------ Data for review ------

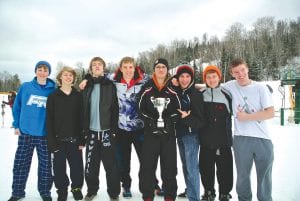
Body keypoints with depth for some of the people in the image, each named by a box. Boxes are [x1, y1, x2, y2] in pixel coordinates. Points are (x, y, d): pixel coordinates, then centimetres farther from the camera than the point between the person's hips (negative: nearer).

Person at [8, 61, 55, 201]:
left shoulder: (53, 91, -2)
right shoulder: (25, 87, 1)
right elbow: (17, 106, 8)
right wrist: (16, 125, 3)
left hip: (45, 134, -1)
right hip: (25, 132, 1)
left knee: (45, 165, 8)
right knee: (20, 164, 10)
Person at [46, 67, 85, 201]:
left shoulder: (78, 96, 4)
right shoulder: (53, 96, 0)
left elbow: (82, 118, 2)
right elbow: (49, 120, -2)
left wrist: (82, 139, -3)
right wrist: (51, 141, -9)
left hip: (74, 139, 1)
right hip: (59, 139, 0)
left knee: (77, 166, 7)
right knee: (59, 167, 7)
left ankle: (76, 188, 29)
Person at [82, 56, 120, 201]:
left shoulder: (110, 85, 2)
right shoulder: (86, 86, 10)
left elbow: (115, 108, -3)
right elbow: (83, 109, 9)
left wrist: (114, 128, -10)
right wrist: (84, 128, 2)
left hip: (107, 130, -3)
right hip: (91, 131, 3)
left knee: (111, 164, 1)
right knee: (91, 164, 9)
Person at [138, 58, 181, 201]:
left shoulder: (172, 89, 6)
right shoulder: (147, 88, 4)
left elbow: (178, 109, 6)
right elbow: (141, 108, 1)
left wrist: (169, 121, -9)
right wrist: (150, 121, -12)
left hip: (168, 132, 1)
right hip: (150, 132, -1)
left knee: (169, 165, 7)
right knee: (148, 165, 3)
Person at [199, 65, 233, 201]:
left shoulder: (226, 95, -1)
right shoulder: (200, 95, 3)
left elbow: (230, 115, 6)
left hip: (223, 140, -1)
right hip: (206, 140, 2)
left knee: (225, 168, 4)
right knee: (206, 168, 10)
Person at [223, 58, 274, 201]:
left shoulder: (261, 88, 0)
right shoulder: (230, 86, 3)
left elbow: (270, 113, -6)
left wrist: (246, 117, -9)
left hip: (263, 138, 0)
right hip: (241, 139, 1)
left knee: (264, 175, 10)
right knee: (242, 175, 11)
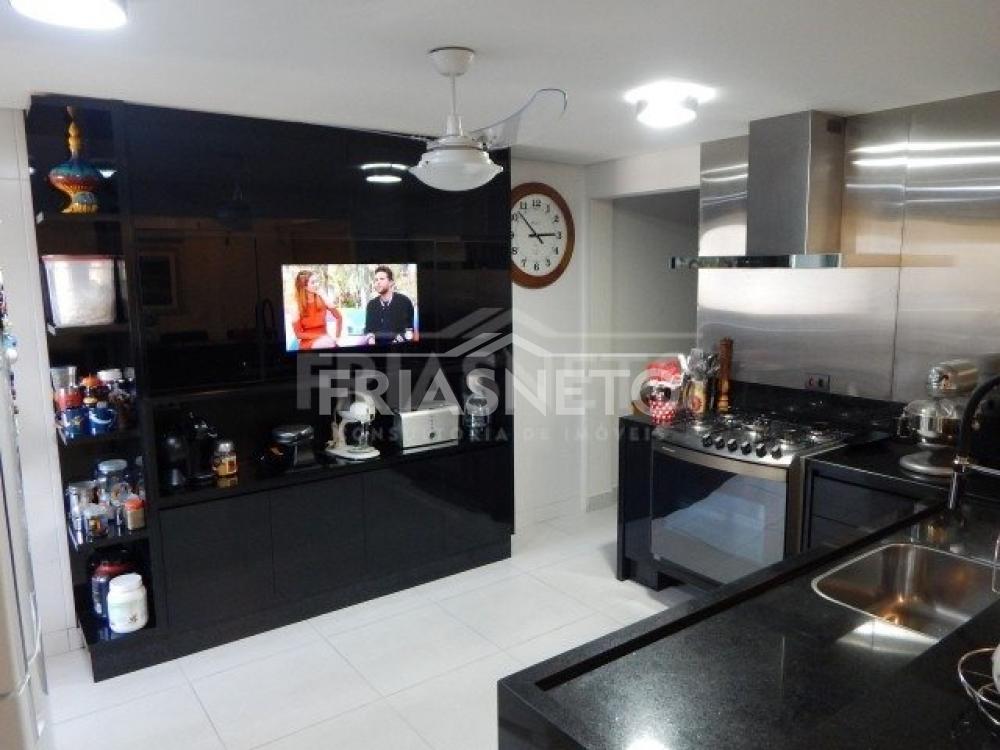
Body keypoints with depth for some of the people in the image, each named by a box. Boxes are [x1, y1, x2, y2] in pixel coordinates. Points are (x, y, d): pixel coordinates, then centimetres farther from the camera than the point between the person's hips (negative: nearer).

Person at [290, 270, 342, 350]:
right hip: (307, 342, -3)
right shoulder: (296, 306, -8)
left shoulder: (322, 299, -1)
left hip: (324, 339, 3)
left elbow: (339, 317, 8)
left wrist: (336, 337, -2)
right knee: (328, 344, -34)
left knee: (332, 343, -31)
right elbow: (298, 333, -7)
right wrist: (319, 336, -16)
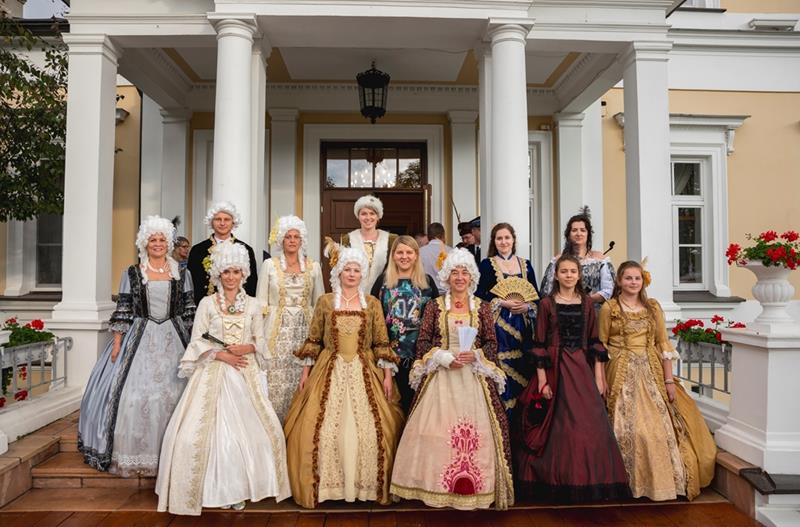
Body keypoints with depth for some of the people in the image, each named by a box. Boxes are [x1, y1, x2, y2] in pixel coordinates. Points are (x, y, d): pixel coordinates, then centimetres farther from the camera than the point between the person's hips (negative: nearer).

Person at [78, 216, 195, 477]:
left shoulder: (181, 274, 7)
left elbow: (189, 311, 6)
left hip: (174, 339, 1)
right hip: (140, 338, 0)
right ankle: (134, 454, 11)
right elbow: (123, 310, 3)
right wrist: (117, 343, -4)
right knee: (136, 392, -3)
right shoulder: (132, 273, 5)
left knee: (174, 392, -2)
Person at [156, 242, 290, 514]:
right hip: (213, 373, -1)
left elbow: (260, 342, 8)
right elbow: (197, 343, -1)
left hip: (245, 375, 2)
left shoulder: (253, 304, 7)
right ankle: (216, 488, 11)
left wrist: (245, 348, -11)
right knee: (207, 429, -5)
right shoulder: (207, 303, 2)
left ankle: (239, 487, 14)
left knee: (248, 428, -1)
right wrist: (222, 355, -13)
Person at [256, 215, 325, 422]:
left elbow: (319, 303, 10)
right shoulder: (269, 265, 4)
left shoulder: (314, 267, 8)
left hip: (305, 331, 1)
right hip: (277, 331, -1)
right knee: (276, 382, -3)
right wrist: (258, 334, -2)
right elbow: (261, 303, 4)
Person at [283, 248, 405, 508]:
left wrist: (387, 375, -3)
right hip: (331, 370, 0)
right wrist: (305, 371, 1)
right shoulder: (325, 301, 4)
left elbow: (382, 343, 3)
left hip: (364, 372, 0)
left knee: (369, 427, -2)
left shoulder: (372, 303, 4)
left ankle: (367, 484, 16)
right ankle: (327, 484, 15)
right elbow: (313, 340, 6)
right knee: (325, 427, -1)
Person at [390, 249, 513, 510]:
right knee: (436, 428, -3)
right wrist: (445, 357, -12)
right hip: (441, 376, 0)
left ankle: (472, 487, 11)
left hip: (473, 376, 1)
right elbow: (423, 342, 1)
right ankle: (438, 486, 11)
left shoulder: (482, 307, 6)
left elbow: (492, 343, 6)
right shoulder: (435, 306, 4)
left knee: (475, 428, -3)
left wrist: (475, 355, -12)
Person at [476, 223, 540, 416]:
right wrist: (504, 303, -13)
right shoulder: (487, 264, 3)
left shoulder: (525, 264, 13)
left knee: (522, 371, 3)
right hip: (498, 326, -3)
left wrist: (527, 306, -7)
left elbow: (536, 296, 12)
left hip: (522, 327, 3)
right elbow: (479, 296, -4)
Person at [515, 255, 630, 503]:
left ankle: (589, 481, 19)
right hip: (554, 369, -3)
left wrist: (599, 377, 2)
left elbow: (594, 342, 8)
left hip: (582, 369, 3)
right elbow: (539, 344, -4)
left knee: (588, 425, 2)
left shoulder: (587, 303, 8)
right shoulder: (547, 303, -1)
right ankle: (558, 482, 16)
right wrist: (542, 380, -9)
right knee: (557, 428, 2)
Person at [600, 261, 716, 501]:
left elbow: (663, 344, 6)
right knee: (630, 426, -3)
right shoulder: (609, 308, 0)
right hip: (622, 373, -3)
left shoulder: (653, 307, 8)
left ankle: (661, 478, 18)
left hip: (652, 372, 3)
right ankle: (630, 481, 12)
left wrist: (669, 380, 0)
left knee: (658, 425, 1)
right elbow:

------

Copy the items verbatim, starting at the line that contains "left ankle: (367, 484, 16)" and continuing through the end of the items, with both ends included.

left ankle: (367, 484, 16)
right ankle: (327, 484, 15)
right elbow: (313, 340, 6)
right knee: (325, 427, -1)
Person at [390, 249, 513, 510]:
right knee: (436, 428, -3)
right wrist: (445, 357, -12)
right hip: (441, 376, 0)
left ankle: (472, 487, 11)
left hip: (473, 376, 1)
right elbow: (423, 342, 1)
right ankle: (438, 486, 11)
left shoulder: (482, 307, 6)
left elbow: (492, 343, 6)
right shoulder: (435, 306, 4)
left knee: (475, 428, -3)
left wrist: (475, 355, -12)
Person at [476, 223, 540, 416]:
right wrist: (504, 303, -13)
right shoulder: (487, 264, 3)
left shoulder: (525, 264, 13)
left knee: (522, 371, 3)
right hip: (498, 326, -3)
left wrist: (527, 306, -7)
left elbow: (536, 296, 12)
left hip: (522, 327, 3)
right elbow: (479, 296, -4)
Person at [515, 255, 630, 503]:
left ankle: (589, 481, 19)
right hip: (554, 369, -3)
left wrist: (599, 377, 2)
left elbow: (594, 342, 8)
left hip: (582, 369, 3)
right elbow: (539, 344, -4)
left knee: (588, 425, 2)
left shoulder: (587, 303, 8)
right shoulder: (547, 303, -1)
right ankle: (558, 482, 16)
right wrist: (542, 380, -9)
right knee: (557, 428, 2)
Person at [600, 261, 716, 501]:
left elbow: (663, 344, 6)
right knee: (630, 426, -3)
right shoulder: (609, 308, 0)
right hip: (622, 373, -3)
left shoulder: (653, 307, 8)
left ankle: (661, 478, 18)
left hip: (652, 372, 3)
right ankle: (630, 481, 12)
left wrist: (669, 380, 0)
left knee: (658, 425, 1)
right elbow:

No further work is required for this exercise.